Methods: A systemic search was undertaken in 8 databases: PubMed, MEDLINE, EMBAS, PsycINFO, Cochrane Library, CINAHL Plus, SCOPUS and Science Citation Index, with no start date up to 27 March 2019. Randomised controlled trials assessing the effectiveness of pharmacist-led interventions delivered in the general practice in reducing the medical risk factors of cardiovascular events were included in the review. The risk of bias in the studies was assessed using the Cochrane risk of bias tool.
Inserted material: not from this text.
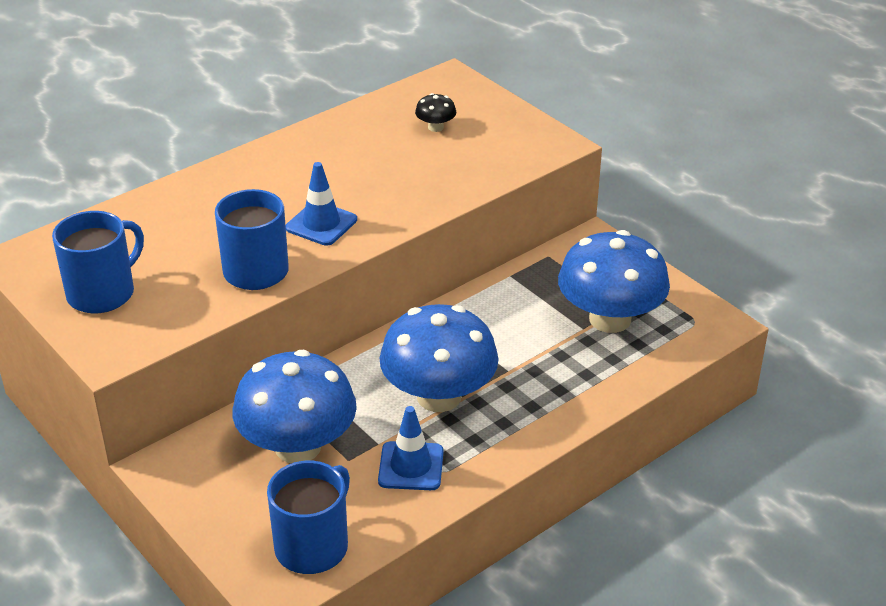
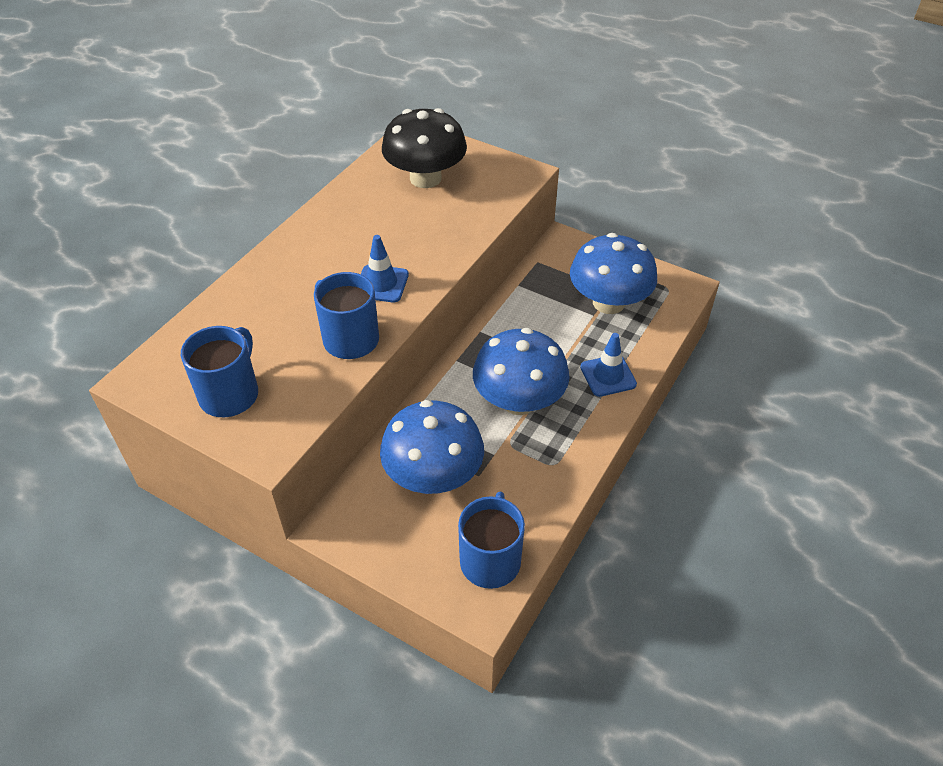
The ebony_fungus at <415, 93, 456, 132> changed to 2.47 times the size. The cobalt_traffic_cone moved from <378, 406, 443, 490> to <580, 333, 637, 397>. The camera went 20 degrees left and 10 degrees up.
Results: A total of 1604 studies were identified, with 21 randomised controlled trials (8933 patients) meeting the inclusion criteria. Fourteen studies were conducted in patients with diabetes, 7 in hypertension, 2 involving dyslipidaemia, and 2 with hypertension and diabetes together. The most frequently used interventions were medication review and medication management. The quality of the included studies was variable. Patients receiving pharmacist-led interventions were associated with a statistically significant reduction in their systolic blood pressure (-9.33 mmHg [95% Confidence Interval (CI) -13.36 to -5.30]), haemoglobin A1C (-0.76% [95% CI -1.15 to -0.37]) and low-density lipoprotein-cholesterol (-15.19 mg/dL [95% CI -24.05 to -6.33]). Moreover, practice-based pharmacists' interventions were also reported to have a positive impact on patient adherence to medications.
Conclusion: The findings of this review suggest that pharmacist-led interventions in general practice can significantly reduce the medical risk factors of cardiovascular disease events. These findings support the involvement of pharmacists as healthcare providers in managing patients with hypertension, diabetes and dyslipidaemia.
Keywords: cardiovascular disease; general practice; pharmacist.
© 2019 The British Pharmacological Society.